Preview: “Ballet under the stars” prepares “a real treat” for the public of Spoleto

For four days, five dancers from two different dance companies will come together to perform Ballet under the stars. Spoleto presents this event Friday through Monday on the Rivers Green Outdoor Stage at the College of Charleston. Two of the dancers are from American Ballet Theater, while three are from New York City Ballet.

Ballet expert Amy Brandt served as editor of Tip Magazine since 2014. Before being a writer, Brandt was a ballet dancer for 19 years, and she started dancing at age 5 because she wanted to be like the ballerinas she saw on TV.

Brandt will not be present Ballet under the stars, but she gave some insight into what to expect from the show.
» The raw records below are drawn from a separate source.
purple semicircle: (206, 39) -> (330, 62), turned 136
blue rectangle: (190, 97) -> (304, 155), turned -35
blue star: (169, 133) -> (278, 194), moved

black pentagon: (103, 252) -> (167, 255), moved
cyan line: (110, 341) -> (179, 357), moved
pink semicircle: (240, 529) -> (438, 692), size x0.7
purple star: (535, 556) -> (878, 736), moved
“It’s a well-balanced program with fairly well-known choreographers – George Balanchine, Christopher Wheeldon, Lar Lubovitch, Jerome Robbins,” she said. “The public of Spoleto will be delighted.”
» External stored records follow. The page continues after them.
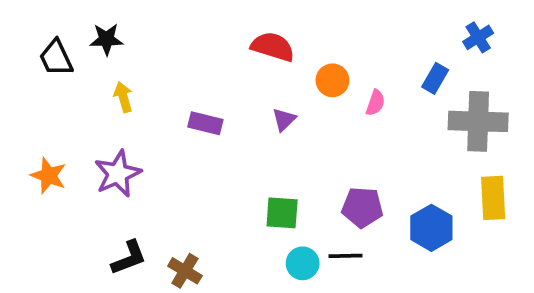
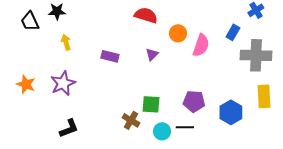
pink semicircle: (375, 103) -> (201, 45), size x1.6
brown cross: (185, 271) -> (131, 120), moved

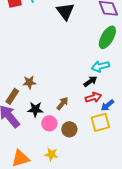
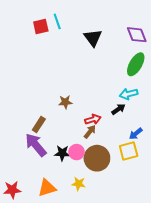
brown star: (29, 82) -> (65, 102), moved
red arrow: (93, 97) -> (93, 119), moved
black star: (35, 109) -> (62, 153), moved
brown circle: (69, 129) -> (97, 158), size x1.6

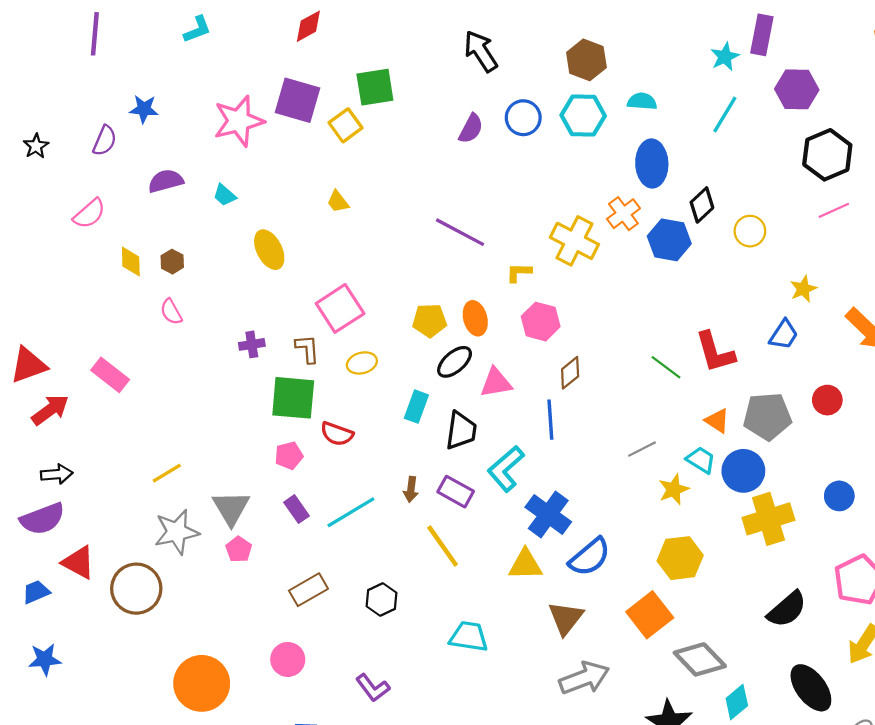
Ballet under the stars opens with the neoclassical work of Apollo by George Balanchine, then ends with the classical ballet piece in a tutu, Diamonds — also by Balanchine — an extract from a ballet in three parts entitled Jewelry. The Balanchine pieces alone represent the range that will be presented in the parade.

Adrian Danchig-Waring, one of the five dancers featured, is performing in Spoleto for the first time, but has been admiring the festival for a while.

“One of the great values ​​of my work is that dance is non-verbal, so it can touch hearts and minds around the world,” Danchig-Waring said. “This kind of festival programming and vibe is so essential to spreading our love of art and changing culture.”

By age 16, Danchig-Waringhe was attending the School of American Ballet at Lincoln Center, the official school of New York City Ballet. A year and a half later, in 2002, he joined the company as an apprentice. In 2003, he became a full member of the New York City Ballet.

One of the founding choreographers of New York City Ballet was Jerome Robbins, and Danchig-Waring always felt very connected to his work. (The dancers do a lot of pieces from the repertoire with them.)

In 2018, Danchig-Waring suffered a year-long injury – stress fractures to both shins – and spent six months of that time on a fellowship at the New York Public Library for the Performing Arts, browsing Jerome Robbins’ archive of personal letters, notes and more.

Danchig-Waring was intrigued by the Festival of Two Words in Spoleto, Italy, and how Robbins brought his company to show Italian audiences what American dance was like at that time.

“It was really a festival of two worlds, where they exchanged ideas,” he said.

Ballet under the stars is intentionally curated to address some of the most vital voices in 20th and 21st century ballet, both in terms of the choreographers who are featured (such as Jerome Robbins, George Ballansheen, Christopher Weeldon) and the five dancers, who Danchig-Waring said are close friends and grew up together in many ways within the New York dance scene.

“This is an opportunity for us to be fully ourselves as we come back from this crazy COVID year and share our passion for these works, for ballet, with a live audience for the first time in over 20 years. a year,” he said.

Other American Ballet dancers include Isabella Boylston, Calvin Royal III, Unity Phelan, and Joseph Gordon, who is also Danchig-Waring’s boyfriend.

“We’re in a unique position (where we) are principal dancers for the same company, but also partners in real life,” he said. “I just can’t express how exciting it is to know that in a few days we will be able to get on stage and do what we do best, do what we love and share that with people in real time. ”

Emily Johnson is a graduate student in the Goldring Arts Journalism and Communications program at Syracuse University.